:: Given data ::

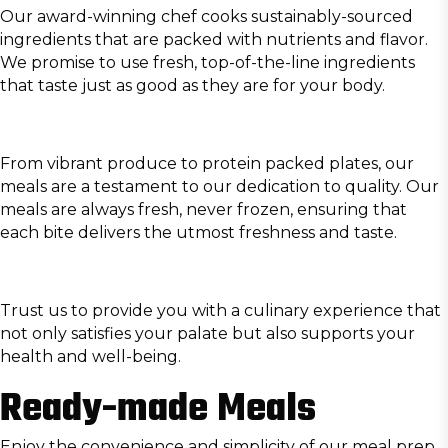
Our
award-winning chef
cooks sustainably-sourced
ingredients that are packed with nutrients and flavor.
We promise to use fresh, top-of-the-line ingredients
that taste just as good as they are for your body.
From vibrant produce to protein packed plates, our
meals are a testament to our dedication to quality. Our
meals are always fresh, never frozen, ensuring that
each bite delivers the utmost freshness and taste.
Trust us to provide you with a culinary experience that
not only satisfies your palate but also supports your
health and well-being.
Ready-made Meals
Enjoy the convenience and simplicity of our meal prep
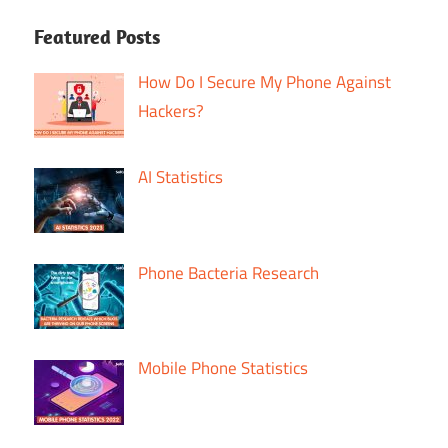
Featured Posts
How Do I Secure My Phone Against
Hackers?
AI Statistics
Phone Bacteria Research
Mobile Phone Statistics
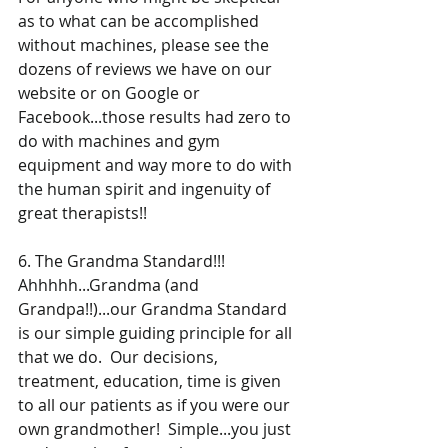
as to what can be accomplished 
without machines, please see the 
dozens of reviews we have on our 
website or on Google or 
Facebook...those results had zero to 
do with machines and gym 
equipment and way more to do with 
the human spirit and ingenuity of 
great therapists!! 
6. The Grandma Standard!!! 
Ahhhhh...Grandma (and 
Grandpa!!)...our Grandma Standard 
is our simple guiding principle for all 
that we do.  Our decisions, 
treatment, education, time is given 
to all our patients as if you were our 
own grandmother!  Simple...you just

:: Instructions for the task ::
Return every line of the listing exactly, leaving its pictures behind.

:: Exercise result ::
Our
award-winning chef
cooks sustainably-sourced
ingredients that are packed with nutrients and flavor.
We promise to use fresh, top-of-the-line ingredients
that taste just as good as they are for your body.
From vibrant produce to protein packed plates, our
meals are a testament to our dedication to quality. Our
meals are always fresh, never frozen, ensuring that
each bite delivers the utmost freshness and taste.
Trust us to provide you with a culinary experience that
not only satisfies your palate but also supports your
health and well-being.
Ready-made Meals
Enjoy the convenience and simplicity of our meal prep
Featured Posts
How Do I Secure My Phone Against
Hackers?
AI Statistics
Phone Bacteria Research
Mobile Phone Statistics
as to what can be accomplished 
without machines, please see the 
dozens of reviews we have on our 
website or on Google or 
Facebook...those results had zero to 
do with machines and gym 
equipment and way more to do with 
the human spirit and ingenuity of 
great therapists!! 
6. The Grandma Standard!!! 
Ahhhhh...Grandma (and 
Grandpa!!)...our Grandma Standard 
is our simple guiding principle for all 
that we do.  Our decisions, 
treatment, education, time is given 
to all our patients as if you were our 
own grandmother!  Simple...you just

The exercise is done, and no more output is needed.